The end of the 1800’s brought the first logging operations into the region. As the forest was cut, daylight warmed the streams. Mules were commonly used to drag heavy logs out of the forest, which cut gullies into the mountain-sides and caused mud to choke the creeks. Warm, silty streams could no longer support the bright fish which had made these streams their home. Only virgin forests support brookies.

Rainbow and brown trout were imported to replace dwindling fish populations, and these new trout took well to the streams. In fact, they took to our streams so well that they began to displace remnant brook trout populations. Only streams that had waterfalls blocked the invaders from dominating all Appalachian streams. Brook trout populations seemed to continue their decline well after logging operations ceased. The situation became dire enough that in 1975 the National Park Service closed the majority of brook trout waters to fishing in Great Smoky Mountains National Park. It was also illegal to keep brookies anywhere in the park.

Today the brook trout has entered a new era in the Great Smoky Mountains. A number of restoration projects have been successful and brookies have begun to move downstream in several creeks.
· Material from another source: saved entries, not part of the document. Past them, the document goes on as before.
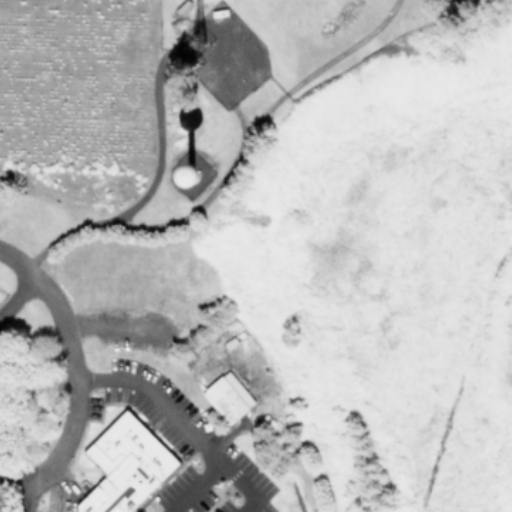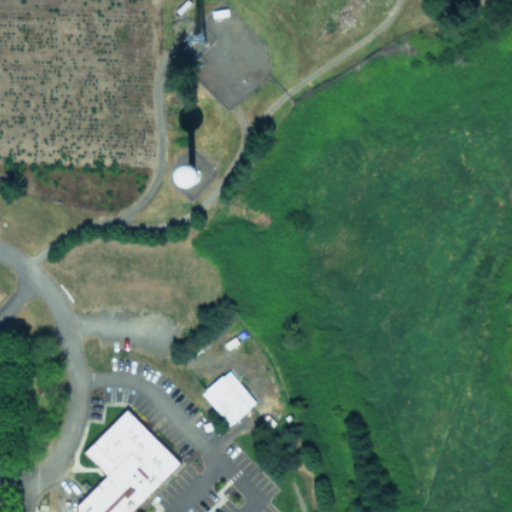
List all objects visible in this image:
water tower: (235, 60)
water tower: (193, 177)
road: (80, 377)
road: (20, 385)
building: (227, 396)
building: (227, 397)
road: (181, 422)
road: (226, 435)
parking lot: (180, 441)
building: (124, 466)
building: (125, 466)
road: (237, 483)
parking lot: (30, 510)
Fisheries biologists at Great Smoky Mountains National Park have decided to lauch a three year experiment on eight selected streams. Anglers will be allowed to keep up to five brook trout at least seven inches long per day. These streams will be monitored by biologists and if brook trout populations show no ill effects after three years, other streams in the park will likely be opened as well. Biologists now believe that environmental factors have a far greater impact on brook trout populations than ethical fishermen. They hope this study will confirm this.

Even small streams may have over 1,000 brookies per mile, but only a fraction of these fish are big enough to keep. Biologists believe that any large trout harvested by a fisherman will be replaced by one of the scores of smaller trout. Specs have long been prized by Appalachian fly fishermen. Their sweet red flesh is a prize for the frying pan. However, most modern day fishermen return their catch to the stream, hoping the trout will grow larger and succumb to a fly once again. They are no less prized by this new breed of angler than those who fish to put meat on the table.

While brookies rarely achieve the size of many brown and rainbow trout, they tackle a fly with more gusto. Perhaps the best part about catching a native brook trout is admiring the dazzling patterns and colors on its flanks. Many fishermen take to the mountain streams only hoping to find peace and natural beauty. Nothing can fit the bill better than a high mountain stream brimming with brookies.